At first instance, the judge was asked to terminate the standard authorisation on the basis that DP had the mental capacity to make decisions about his residence and care. The judge concluded that there was sufficient evidence to make interim declarations pursuant to s48 MCA that DP lacked capacity to conduct proceedings, and to make decisions about his care, and residence, although the judge noted that the doctor assessing DP’s capacity had failed to communicate the purpose of the visit to DP during the capacity assessment.
The case came before Hayden J as an appeal of this decision. The judgment was appealed on 4 grounds:
1: The judge wrongly failed to terminate the standard authorisation;
2: The judge wrongly approached the question whether to make a declaration of incapacity as a best interest’s decision;
3: The judge's order is in breach of Article 5(4) ECHR; and
4: The judge's order is in breach of Article 8 ECHR.
At paragraph 34 of the judgment, Hayden J notes that, “both parties to this application accept that the approach of the Court below was plainly wrong, the making of a s48 declaration of incapacity having been conflated with a 'best interests' decision.”
Hayden J went on to say at paragraph 35:
“The court's approach to a Section 21A application is different to and distinct from its role in a standard welfare application. The Section 21A application is either to vary or to discharge a Deprivation of Liberty authorisation. In such applications, the task of the court is to evaluate the relevant qualifying requirements and to come to a view, on the available evidence, as to whether those requirements continue to be met.”
The judgment stresses the importance for the court to deal with s21A cases “speedily.” It is mentioned at paragraph 36 that the parties submitted that “the court should not treat Section 21A applications in the same way as a welfare application because Article 5(4) ECHR requires the court to determine the former, as a matter of urgency”.
At paragraph 45, Hayden J notes, “When s. 21A proceedings are brought, the court's function is to 'determine' questions as to whether the qualifying requirements are met and to consider varying or terminating the authorisation in light of its determination of the questions.” He went on to say at paragraph 46: “The court's only function is to provide the review of the authorisation which is in force".
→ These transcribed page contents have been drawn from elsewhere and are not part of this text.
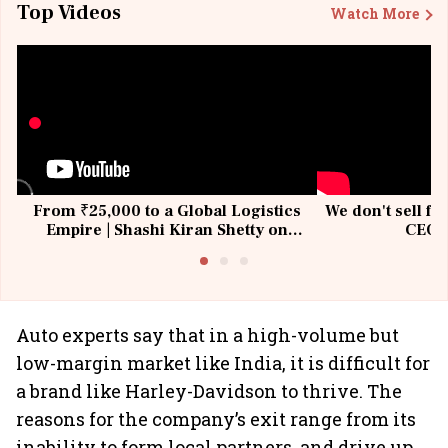
Top Videos
Watch More
From ₹25,000 to a Global Logistics
We don't sell fu
Empire | Shashi Kiran Shetty on
CEO, 
Building Allcargo | Unscripted
Auto experts say that in a high-volume but
low-margin market like India, it is difficult for
a brand like Harley-Davidson to thrive. The
reasons for the company’s exit range from its
inability to form local partners, and drive up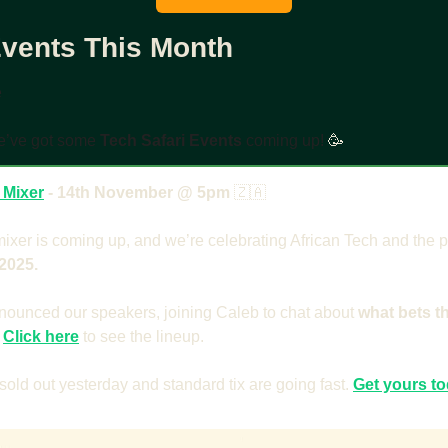
Events This Month
e
e’ve got some 
Tech Safari Events
 coming up! 
🥳
 Mixer
 - 14th November @ 5pm 
🇿🇦
xer is coming up, and we’re celebrating African Tech and the 
2025. 
nounced our speakers, joining Caleb to chat about 
what bets t
 
Click here
to see the lineup.
 sold out yesterday and standard tix are going fast. 
Get yours t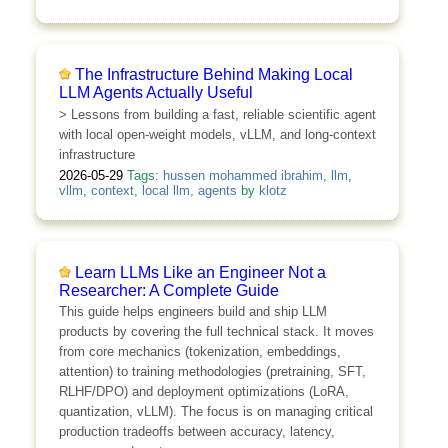
The Infrastructure Behind Making Local
LLM Agents Actually Useful
> Lessons from building a fast, reliable scientific agent
with local open-weight models, vLLM, and long-context
infrastructure
2026-05-29
Tags:
hussen mohammed ibrahim
,
llm
,
vllm
,
context
,
local llm
,
agents
by
klotz
Learn LLMs Like an Engineer Not a
Researcher: A Complete Guide
This guide helps engineers build and ship LLM
products by covering the full technical stack. It moves
from core mechanics (tokenization, embeddings,
attention) to training methodologies (pretraining, SFT,
RLHF/DPO) and deployment optimizations (LoRA,
quantization, vLLM). The focus is on managing critical
production tradeoffs between accuracy, latency,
As such, there is no need for the court to make a declaration under section 48 regarding capacity in 21A proceedings whilst the standard authorisation remains in force. This is understood to relate to issue of residence and care; the court may still make interim declarations as to lack of capacity in relation to, for example, P’s lack of capacity to conduct the proceedings, if satisfied on the evidence before it.
However, Hayden J rejected the submission that there should never be interim orders of any kind made in a s.21A case. He instead preferred the alternative submission that “An interim order, to gather further information, should only be made if there is a sufficiently clear evidential basis to do so.” Hayden J further noted that is the duty of the court to determine whether the mental capacity requirement is met. If the judge was unclear, then the obligation on the court was to investigate it further and to do so, "speedily".
Lastly, at paragraph 62, the judge made a number of (obiter) observations about the nature and extent of the evidence required to support an order under s.48 MCA within proceedings (in other types of application before the COP), including that the presumption of capacity applies with equal force when considering an interim order pursuant to Section 48 as in a declaration pursuant to Section 15, that the court does not become responsible for authorising P's Deprivation of Liberty upon issuing of a Section 21A application, but rather that the court's function is to review the authorisation which is in force, and that there is a balancing exercise in which the Court is required to confront the tension between supporting autonomous adult decision-making whilst avoiding imperilling the safety and well-being of those persons whom the Act and the judges are charged with protecting.